Reading through what I have written, I’m conscious I may have given the impression that my father was persistently mild-mannered or indulgent even when under the severest provocation.  Such was not the case.  Like many other military parents before and after him, he could express misgivings about his layabout son (and frequently did), and I retain a distinct memory of the word CHRISTOPHER! echoing out as if across a parade ground, turning that name into the longest three-syllable rebuke possible, at my latest teenaged infraction.  Once in Gibraltar I took it on myself to steer the Crown’s official motor cruiser, at some speed, across the invisible but not insignificant national border and into Spanish territorial waters, largely because I was 19 and it pleased me to do so.  I should mention that the vessel in question was ostentatiously rigged out with the Union Jack and a variety of other patriotic insignia, and that my father had previously been enjoying a glass of chilled wine on the aft-deck.  Readers need only think of, say, the flag officer of U.S. forces in South Korea and his family merrily hang-gliding into the North to get a bit of the overall flavor of the scene.  My father’s reaction was swift, severe, and decisive, and one I can still painfully recall in the dead of night some 35 years later.  Looking back, I was possibly lucky to escape being physically ejected into the bay, where a German tourist had had his leg removed by a shark not long before.

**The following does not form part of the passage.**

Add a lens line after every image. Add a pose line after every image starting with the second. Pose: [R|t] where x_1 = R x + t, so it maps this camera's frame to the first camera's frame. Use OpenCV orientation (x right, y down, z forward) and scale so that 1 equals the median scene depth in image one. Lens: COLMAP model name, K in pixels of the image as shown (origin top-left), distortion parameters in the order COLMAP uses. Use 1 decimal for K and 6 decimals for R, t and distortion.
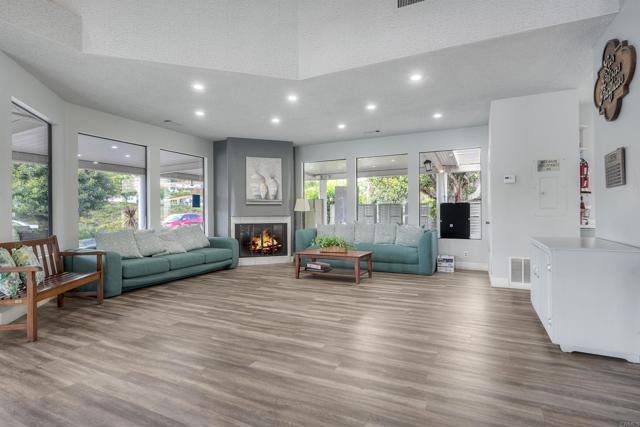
lens RADIAL K [[325.3, 0, 320.9], [0, 325.3, 208.7], [0, 0, 1]] dist [-0.004500, -0.000096]
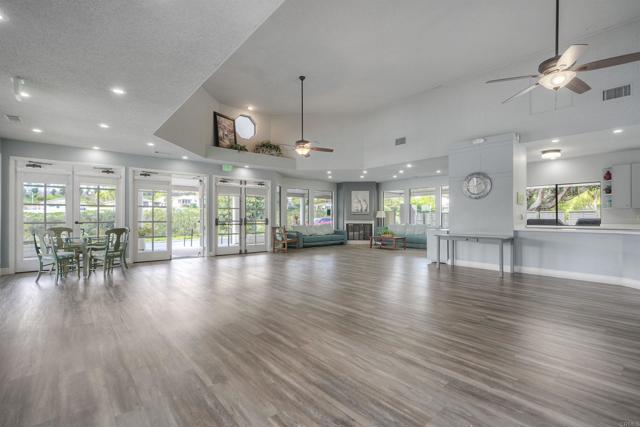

In the event Hollywood ever chose to produce a film on the life of Sefton Sandford—which I concede is unlikely, though they have often done worse—it would ideally be one of those character-based features that depict a flawed man who rises to heroism.  In real life, my father did so by the flagrantly unfashionable means of genuine modesty and selfless commitment to an ideal he saw as greater than himself.  He was a man who was well aware of the foibles of the world, and yet still lived by an unassailable code of honor.  Time and again, I heard him speak in a tone of mild regret at the narcissistic buffoonery of our modern crop of leaders, both military and civilian—“One always has the feeling a chorus line of girls is about to appear and start dancing around behind him,” he once remarked of a prime minister of painfully recent memory.  Glancing on another occasion at some recently ejected head of the armed forces preening away in a television interview designed to sell his memoirs, my father said in the same quiet monotone, “I don’t think this will ever take the place of entertainment, do you?”  Having been born in an era when Britain still boasted an empire, which she defended with gunships and cavalry charges, he survived to see a time of lost certainties and ever-more ruinous defense cuts, announced by smirking young politicians clad for the occasion as though not so much supervising as attending a teenager’s birthday rave.  Looking objectively at my father’s achievements, I can only regret the bounded horizons of my own little life, and the fact that it was his curse to live to see those peculiarly British values he embodied so debased by the Me Generation.

Instead of the quiet self-dependency and resolution shown by my father and his kind, today we are counseled to protect ourselves from all forms of harassment, risk, adventure, unfairness, and unhappiness—from life, more or less—and particularly from electing to live untroubled by the inanities of Facebook and all the other ludicrously vain ephemera of our age.  Although I saw him fading in body, if emphatically not in mind, childishly I somehow still thought my father was indestructible.  Now he is gone; but his gloriously unfashionable, ennobling spirit surely gives his life a grandeur fully worthy of his ancestors who fought at Trafalgar, or won the Victoria Cross for an act of gallantry early one spring morning in the Great War.